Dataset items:
-------------------------

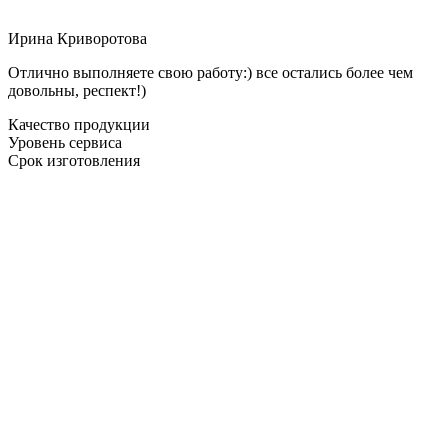
Ирина Криворотова
Отлично выполняете свою работу:) все остались более чем
довольны, респект!)
Качество продукции
Уровень сервиса
Срок изготовления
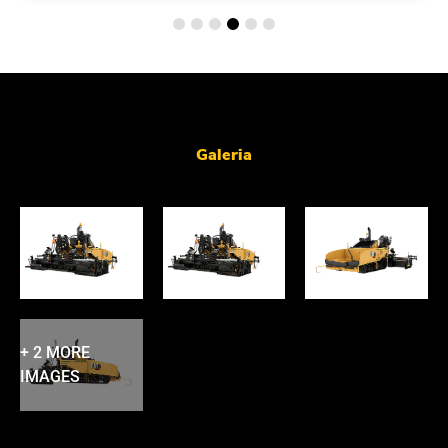
Galeria
+ 2 MORE
IMAGES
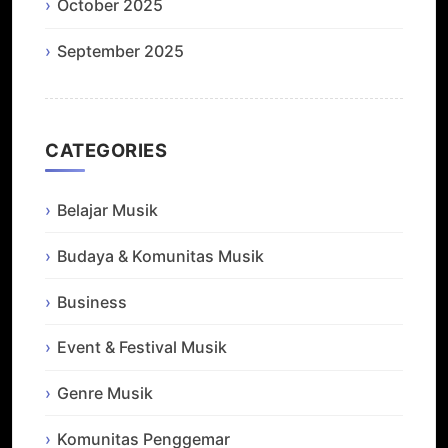
October 2025
September 2025
CATEGORIES
Belajar Musik
Budaya & Komunitas Musik
Business
Event & Festival Musik
Genre Musik
Komunitas Penggemar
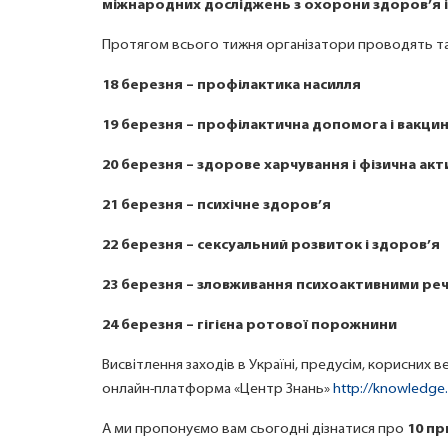
міжнародних досліджень з охорони здоров’я і 
Протягом всього тижня організатори проводять так
18 березня – профілактика насилля
19 березня – профілактична допомога і вакци
20 березня – здорове харчування і фізична акт
21 березня – психічне здоров’я
22 березня – сексуальний розвиток і здоров’я
23 березня – зловживання психоактивними ре
24 березня – гігієна ротової порожнини
Висвітлення заходів в Україні, предусім, корисних 
онлайн-платформа «Центр Знань»
http://knowledge
А ми пропонуємо вам сьогодні дізнатися про
10 пр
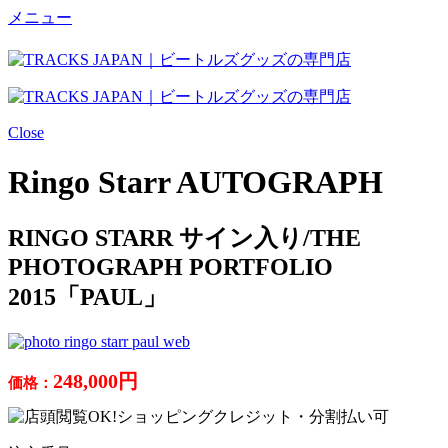
メニュー
Close
Ringo Starr AUTOGRAPH
RINGO STARR サイン入り/THE
PHOTOGRAPH PORTFOLIO
2015「PAUL」
248,000円
価格：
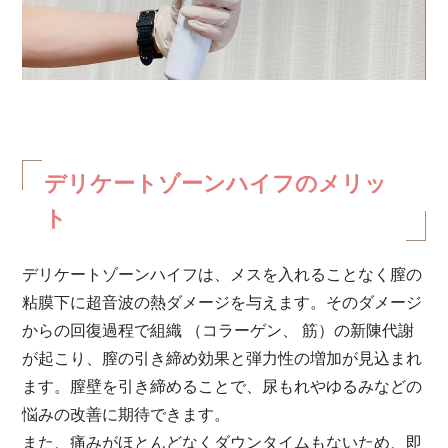
デリケートゾーンハイフのメリッ
ト
デリケートゾーンハイフは、メスを入れることなく膣の
粘膜下に超音波の熱ダメージを与えます。そのダメージ
からの回復過程で組織 （コラーゲン、 筋）の新陳代謝
が起こり、膣の引き締め効果と弾力性の増加が見込まれ
ます。膣壁を引き締めることで、尿もれやゆるみなどの
悩みの改善に期待できます。
また、痛みがほとんどなくダウンタイムもないため、即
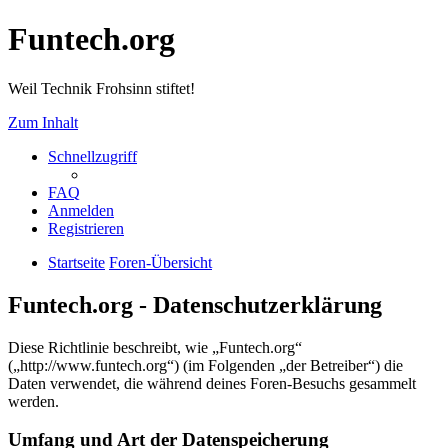
Funtech.org
Weil Technik Frohsinn stiftet!
Zum Inhalt
Schnellzugriff
FAQ
Anmelden
Registrieren
Startseite
Foren-Übersicht
Funtech.org - Datenschutzerklärung
Diese Richtlinie beschreibt, wie „Funtech.org“
(„http://www.funtech.org“) (im Folgenden „der Betreiber“) die
Daten verwendet, die während deines Foren-Besuchs gesammelt
werden.
Umfang und Art der Datenspeicherung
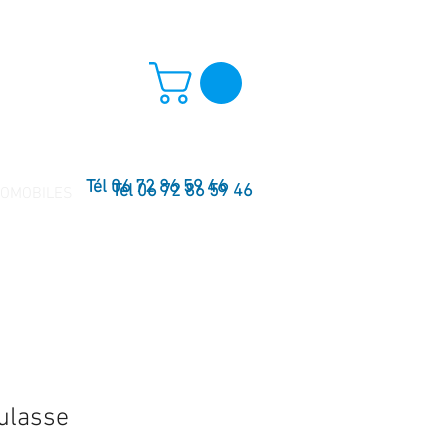
Tél 06 72 86 59 46
Tél 06 72 86 59 46
TOMOBILES
culasse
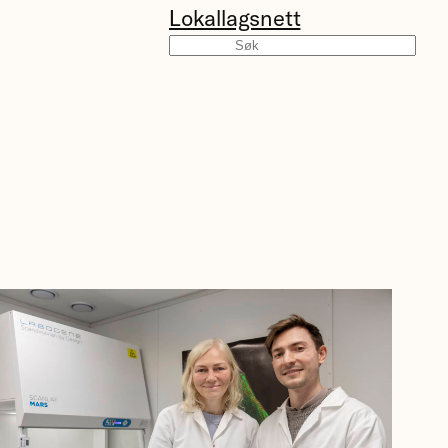
Lokallagsnett
Søk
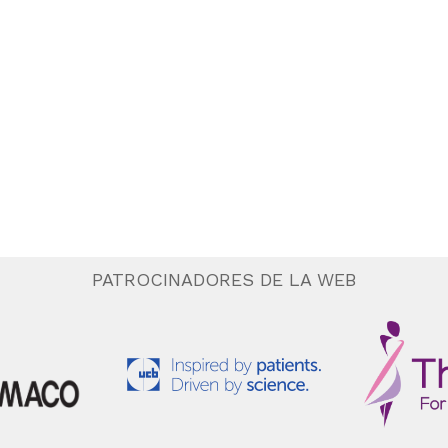
PATROCINADORES DE LA WEB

-------------------------

Aim of the exercise:
Filter the records for the word "http" and show every line that has it.

Task solution:
http://knowledge
(„http://www.funtech.org“) (im Folgenden „der Betreiber“) die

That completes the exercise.